The Game

Chess and Communism from Capri to Reykjavik. Sam Havadtoy’s works in 41 steps

December 31, 2006
February 11, 2007
Sam Havadtoy’s exhibition “The Game” documents, reconstructs and re-presents 41 moves of the legendary last game of the famous Fischer-Spassky World Chess Championship final in Reykjavik in 1972. Chicago-born Bobby Fischer’s triumph over Soviet Spassky is remembered as an American victory in the Cold War.
Exhibitions

Sam HAVADTŐY

Sam Havadtoy’s exhibition “The Game” documents, reconstructs and re-presents 41 moves of the legendary last game of the famous Fischer-Spassky World Chess Championship final in Reykjavik in 1972. Chicago-born Bobby Fischer’s triumph over Soviet Spassky is remembered as an American victory in the Cold War.

Sam Havadtoy (Samuel Havadtőy), a Hungarian painter at the forefront of contemporary art, was born in London. Later he lived in Hungary, New York, Geneva, and since 2000 again in Budapest. Throughout his career, he has been in intellectual, artistic, and friendly contact with Andy Warhol, Keith Haring, George Condo, and Donald Baechler, among others, and remains closely involved in the contemporary New York art scene. He lived for 20 years with Yoko Ono, who named Gallery 56, run by Sam Havadtoy from 1992–2000.
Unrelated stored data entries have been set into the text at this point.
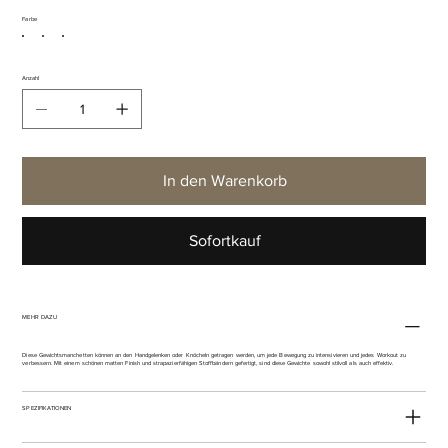
Farbe
Anzahl
In den Warenkorb
Sofortkauf
MEHR DAZU
Diese Gewichtsmanchetten können an den Handgelenken oder Knöcheln getragen werden, um jede Bewegung zu intensivieren und jedes Workout zu
verbessern. Mit einem schönen matten Finish und strapazierfähigen Stoffbändern gefertigt, sind diese Gewichte sowohl stilvoll als auch effektiv.
SPEZIFIKATIONEN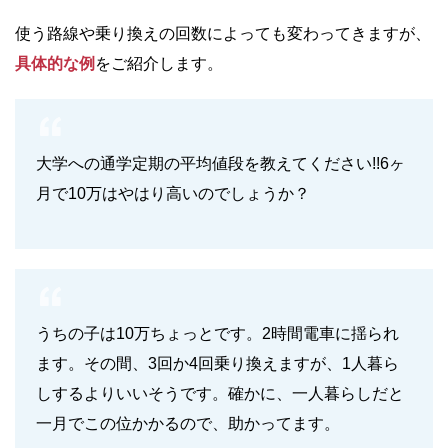
使う路線や乗り換えの回数によっても変わってきますが、
具体的な例
をご紹介します。
大学への通学定期の平均値段を教えてください!!6ヶ
月で10万はやはり高いのでしょうか？
うちの子は10万ちょっとです。2時間電車に揺られ
ます。その間、3回か4回乗り換えますが、1人暮ら
しするよりいいそうです。確かに、一人暮らしだと
一月でこの位かかるので、助かってます。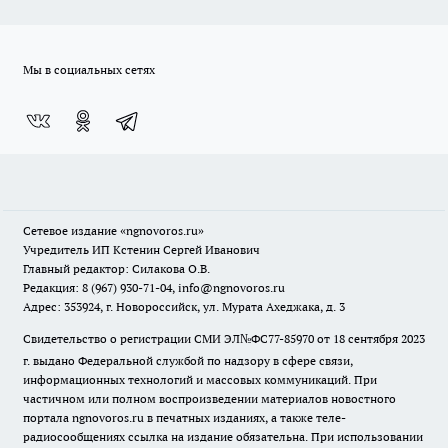
Мы в социальных сетях
Сетевое издание
«ngnovoros.ru»
Учредитель ИП Кстенин Сергей Иванович
Главный редактор: Силакова О.В.
Редакция: 8 (967) 930-71-04, info@ngnovoros.ru
Адрес: 353924, г. Новороссийск, ул. Мурата Ахеджака, д. 3
Свидетельство о регистрации СМИ ЭЛ№ФС77-85970
от 18 сентября 2023
г. выдано Федеральной службой по надзору в сфере связи,
информационных технологий и массовых коммуникаций. При
частичном или полном воспроизведении материалов новостного
портала ngnovoros.ru в печатных изданиях, а также теле-
радиосообщениях ссылка на издание обязательна. При использовании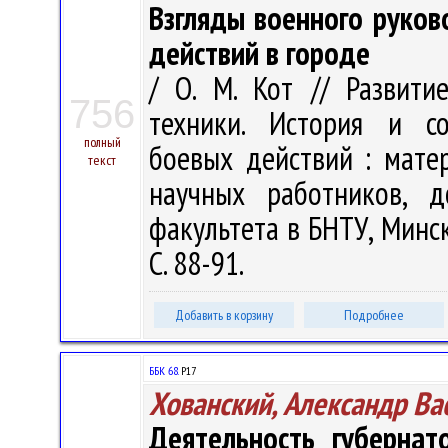
Взгляды военного руко
действий в городе
/ О. М. Кот // Развит
756
техники. История и со
полный
боевых действий : матер
текст
научных работников, д
факультета в БНТУ, Минск,
С. 88-91.
Добавить в корзину
Подробнее
ББК 68.
Р17
Хованский, Александр Ва
Деятельность губернат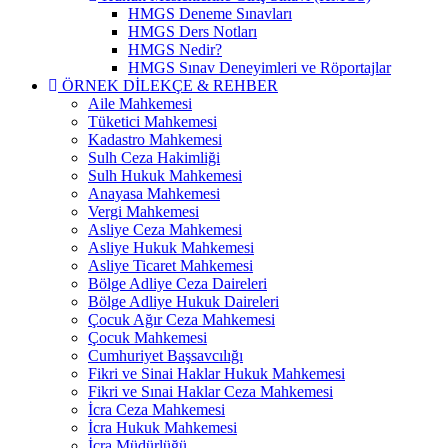
HMGS Deneme Sınavları
HMGS Ders Notları
HMGS Nedir?
HMGS Sınav Deneyimleri ve Röportajlar
ÖRNEK DILEKÇE & REHBER
Aile Mahkemesi
Tüketici Mahkemesi
Kadastro Mahkemesi
Sulh Ceza Hakimliği
Sulh Hukuk Mahkemesi
Anayasa Mahkemesi
Vergi Mahkemesi
Asliye Ceza Mahkemesi
Asliye Hukuk Mahkemesi
Asliye Ticaret Mahkemesi
Bölge Adliye Ceza Daireleri
Bölge Adliye Hukuk Daireleri
Çocuk Ağır Ceza Mahkemesi
Çocuk Mahkemesi
Cumhuriyet Başsavcılığı
Fikri ve Sinai Haklar Hukuk Mahkemesi
Fikri ve Sınai Haklar Ceza Mahkemesi
İcra Ceza Mahkemesi
İcra Hukuk Mahkemesi
İcra Müdürlüğü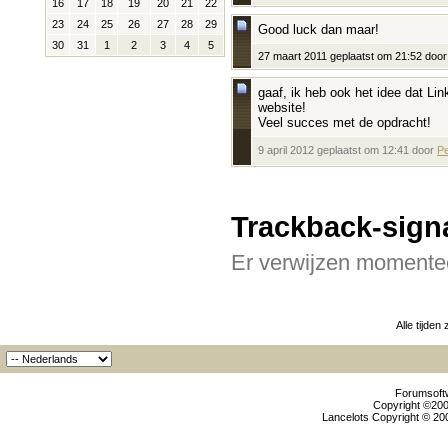
16
17
18
19
20
21
22
23
24
25
26
27
28
29
Good luck dan maar!
30
31
1
2
3
4
5
27 maart 2011 geplaatst om 21:52 door
gaaf, ik heb ook het idee dat Li
website!
Veel succes met de opdracht!
9 april 2012 geplaatst om 12:41 door
P
Trackback-sign
Er verwijzen momentee
Alle tijden
Forumsoftw
Copyright ©2000
Lancelots Copyright © 200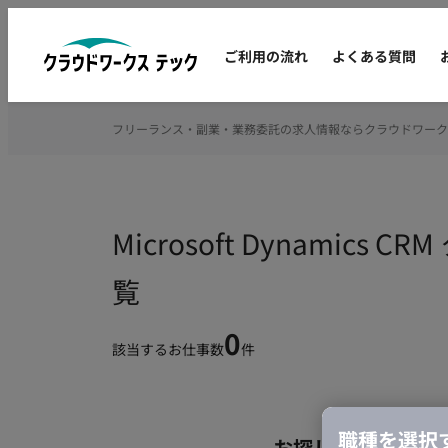
ご利用の流れ
よくある質問
フリーランス・副業・業務委託の求人情報ならクラウドワーク
Microsoft Dynam
覧
0
該当するお仕事数
件
職種を選択
お探しの条件のお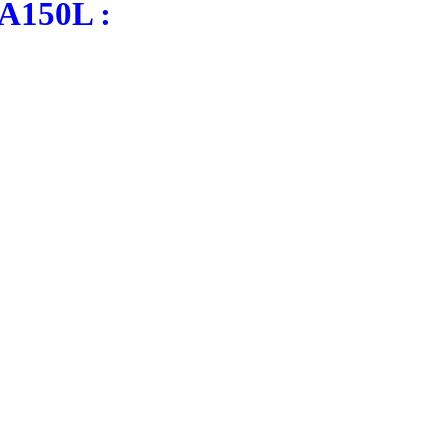
-A150L :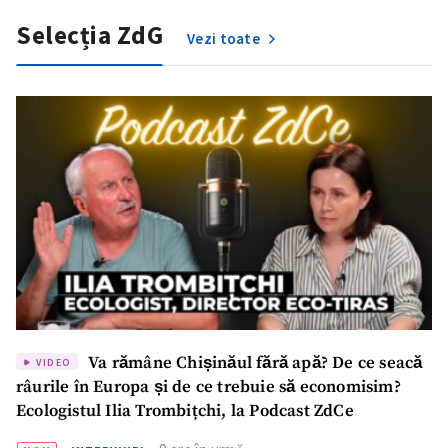
Selecția ZdG
Vezi toate
Va rămâne Chișinăul fără apă? De ce seacă
VIDEO
râurile în Europa și de ce trebuie să economisim?
Ecologistul Ilia Trombițchi, la Podcast ZdCe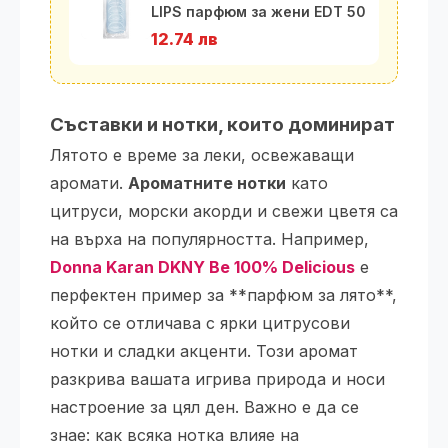
LIPS парфюм за жени EDT 50
мл
12.74 лв
Съставки и нотки, които доминират
Лятото е време за леки, освежаващи
аромати.
Ароматните нотки
като
цитруси, морски акорди и свежи цветя са
на върха на популярността. Например,
Donna Karan DKNY Be 100% Delicious
е
перфектен пример за **парфюм за лято**,
който се отличава с ярки цитрусови
нотки и сладки акценти. Този аромат
разкрива вашата игрива природа и носи
настроение за цял ден. Важно е да се
знае: как всяка нотка влияе на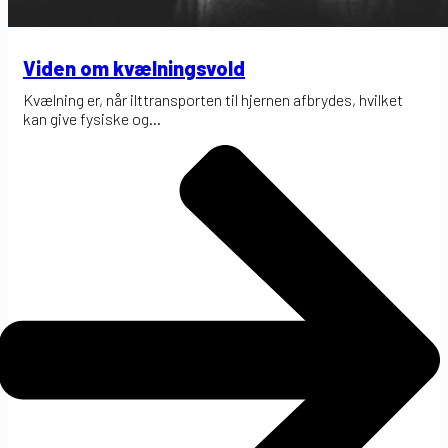
Viden om kvælningsvold
Kvælning er, når ilttransporten til hjernen afbrydes, hvilket
kan give fysiske og...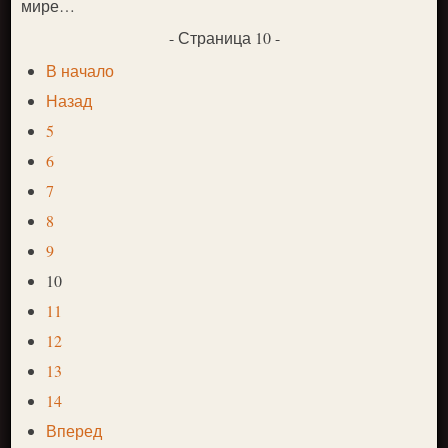
мире…
- Страница 10 -
В начало
Назад
5
6
7
8
9
10
11
12
13
14
Вперед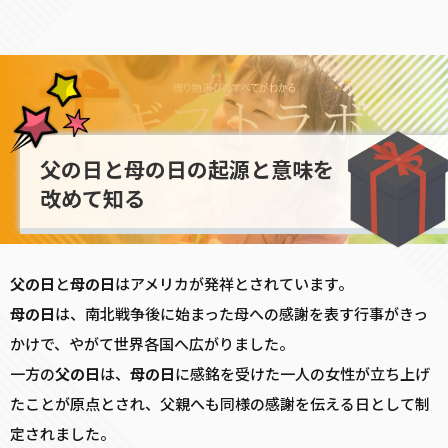
父の日と母の日の起源と意味を
改めて知る
父の日
と
母の日
はアメリカが発祥とされています。
母の日
は、南北戦争後に始まった母への感謝を表す行事がきっ
かけで、やがて世界各国へ広がりました。
一方の
父の日
は、
母の日
に感銘を受けた一人の女性が立ち上げ
たことが原点とされ、父親へも同様の感謝を伝える日として制
定されました。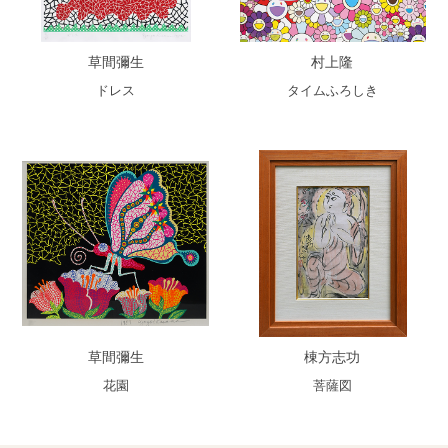
草間彌生
村上隆
ドレス
タイムふろしき
草間彌生
棟方志功
花園
菩薩図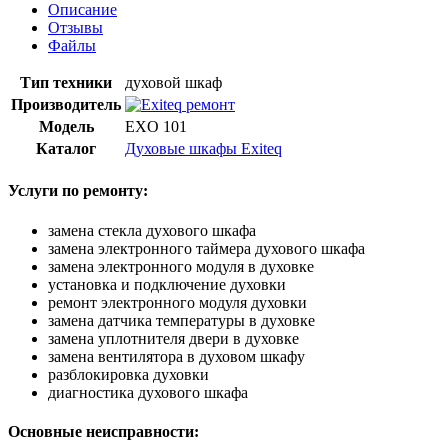
Описание
Отзывы
Файлы
Тип техники
духовой шкаф
Производитель
Модель
EXO 101
Каталог
Духовые шкафы Exiteq
Услуги по ремонту:
замена стекла духового шкафа
замена электронного таймера духового шкафа
замена электронного модуля в духовке
установка и подключение духовки
ремонт электронного модуля духовки
замена датчика температуры в духовке
замена уплотнителя двери в духовке
замена вентилятора в духовом шкафу
разблокировка духовки
диагностика духового шкафа
Основные неисправности: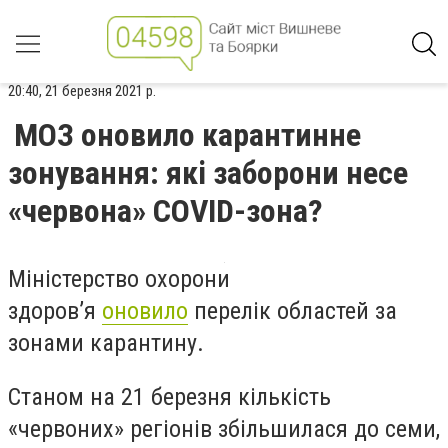
20:40, 21 березня 2021 р.
МОЗ оновило карантинне
зонування: які заборони несе
«червона» COVID-зона?
Міністерство охорони
здоров’я
оновило
перелік областей за
зонами карантину.
Станом на 21 березня кількість
«червоних» регіонів збільшилася до семи,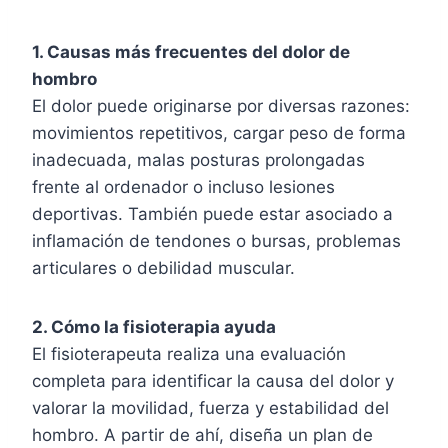
1. Causas más frecuentes del dolor de
hombro
El dolor puede originarse por diversas razones:
movimientos repetitivos, cargar peso de forma
inadecuada, malas posturas prolongadas
frente al ordenador o incluso lesiones
deportivas. También puede estar asociado a
inflamación de tendones o bursas, problemas
articulares o debilidad muscular.
2. Cómo la fisioterapia ayuda
El fisioterapeuta realiza una evaluación
completa para identificar la causa del dolor y
valorar la movilidad, fuerza y estabilidad del
hombro. A partir de ahí, diseña un plan de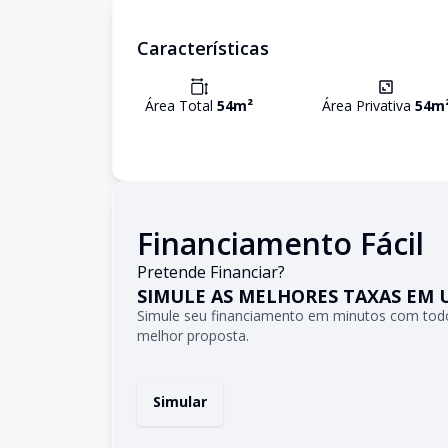
Características
Área Total
54
m²
Área Privativa
54
m
Financiamento Fácil
Pretende Financiar?
SIMULE AS MELHORES TAXAS EM 
Simule seu financiamento em minutos com todo
melhor proposta.
Simular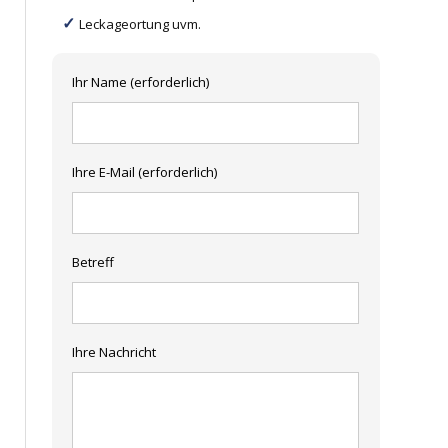
Leckageortung uvm.
Ihr Name (erforderlich)
Ihre E-Mail (erforderlich)
Betreff
Ihre Nachricht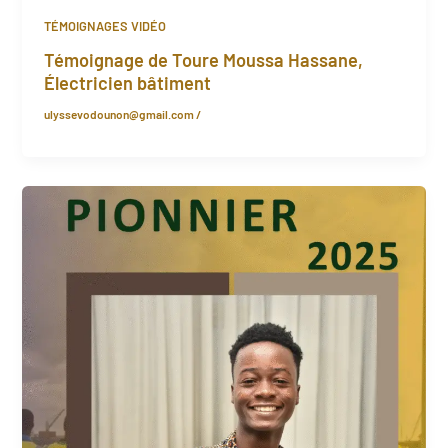
TÉMOIGNAGES VIDÉO
Témoignage de Toure Moussa Hassane,
Électricien bâtiment
ulyssevodounon@gmail.com
/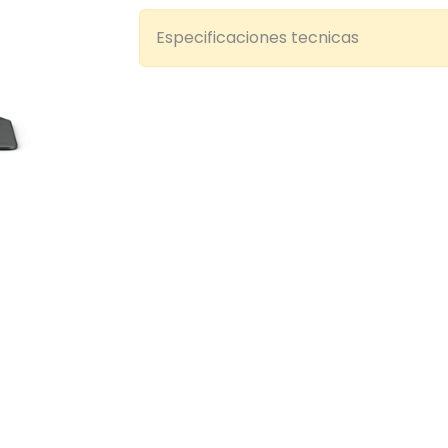
Especificaciones tecnicas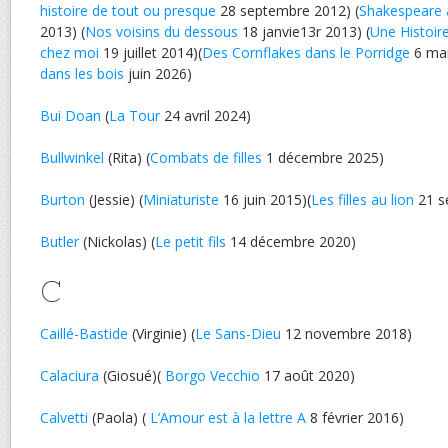
histoire de tout ou presque
28 septembre 2012) (
Shakespeare 
2013) (
Nos voisins du dessous
18 janvie13r 2013) (
Une Histoir
chez moi
19 juillet 2014)(
Des Cornflakes dans le Porridge
6 mai
dans les bois
juin 2026)
Bui Doan
(
La Tour
24 avril 2024)
Bullwinkel
(Rita) (
Combats de filles
1 décembre 2025)
Burton
(Jessie) (
Miniaturiste
16 juin 2015)(
Les filles au lion
21 s
Butler
(Nickolas) (
Le petit fils
14 décembre 2020)
C
Caillé-Bastide
(Virginie) (
Le Sans-Dieu
12 novembre 2018)
Calaciura
(Giosué)(
Borgo Vecchio
17 août 2020)
Calvetti
(Paola) (
L’Amour est à la lettre A
8 février 2016)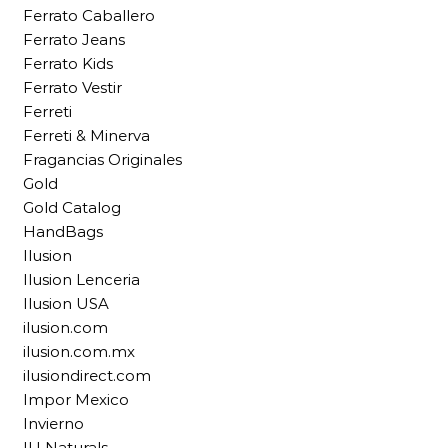
Ferrato Caballero
Ferrato Jeans
Ferrato Kids
Ferrato Vestir
Ferreti
Ferreti & Minerva
Fragancias Originales
Gold
Gold Catalog
HandBags
Ilusion
Ilusion Lenceria
Ilusion USA
ilusion.com
ilusion.com.mx
ilusiondirect.com
Impor Mexico
Invierno
IU Naturals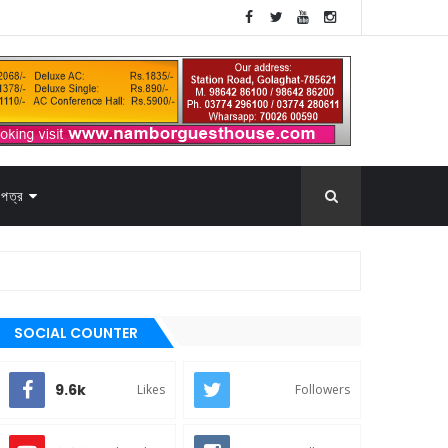
পত্র
SOCIAL COUNTER
9.6k
Likes
Followers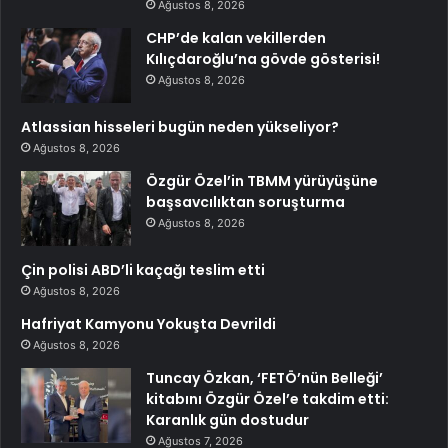
Ağustos 8, 2026
CHP’de kalan vekillerden
Kılıçdaroğlu’na gövde gösterisi!
Ağustos 8, 2026
Atlassian hisseleri bugün neden yükseliyor?
Ağustos 8, 2026
Özgür Özel’in TBMM yürüyüşüne
başsavcılıktan soruşturma
Ağustos 8, 2026
Çin polisi ABD’li kaçağı teslim etti
Ağustos 8, 2026
Hafriyat Kamyonu Yokuşta Devrildi
Ağustos 8, 2026
Tuncay Özkan, ‘FETÖ’nün Belleği’
kitabını Özgür Özel’e takdim etti:
Karanlık gün dostudur
Ağustos 7, 2026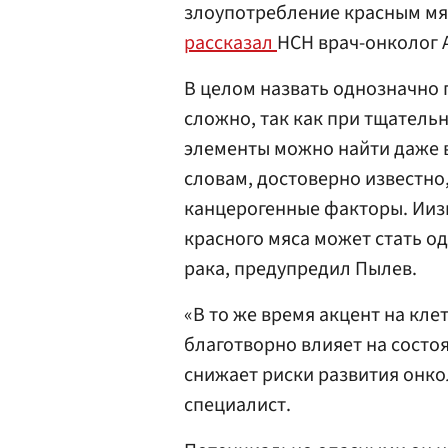
злоупотребление красным мя
рассказал
НСН врач-онколог 
В целом назвать однозначно 
сложно, так как при тщатель
элементы можно найти даже в
словам, достоверно известно
канцерогенные факторы. Иизв
красного мяса может стать о
рака, предупредил Пылев.
«В то же время акцент на кле
благотворно влияет на состо
снижает риски развития онко
специалист.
Sam Havadtoy’s works are characterized by a mixture of cultural influences: the meeting of Hungarian and European perspectives with American influences. He is mostly considered a “Euro-American” painter. His latest exhibition, The Game, documents, reconstructs, and re-presents the 41 moves of the legendary last game of the famous Fischer-Spassky World Chess Championship final in Reykjavik in 1972. Chicago-born Bobby Fisher’s triumph over Soviet Spassky is remembered as an American victory in the Cold War.

All 41 compositions in “The Game” are self-contained, independent works. The material structure of the works of art is unique to Havadtoy, made up of layers of paint-soaked collage pieces and faintly outlined layers of antique lace.

“Of all the condolence messages and gifts that arrived at the Dakota house after John Lennon’s death, few were stranger and more touching than the handmade 5x5 cm leather chess board sent by world chess champion Bobby Fisher in 1983. That's how we started playing chess with Yoko Ono, and we played three games every day until 2000“—recalls the artist.

Havadtoy has been collecting old laces for a decade, fascinated by their tactile beauty, their infinitely variable shapes, but most of all by the life stories of the unknown women who made them, woven into the laces in an imperceptible, barely visible, yet tangible way. The layering of the lace makes the images almost three-dimensional. By superimposing the different layers, Havadtoy creates his narrative.

The ambiguity of the “lace paintings” stems partly from the ambiguity inherent in the material. From the white lace of the bridal veil to the black lace of the seductive lover, the material of lace carries complex metaphors. Sam Havadtoy is aware of these multi-layered connotations and his art goes to the extreme to exploit one of the main functions of lace, concealment, and covering.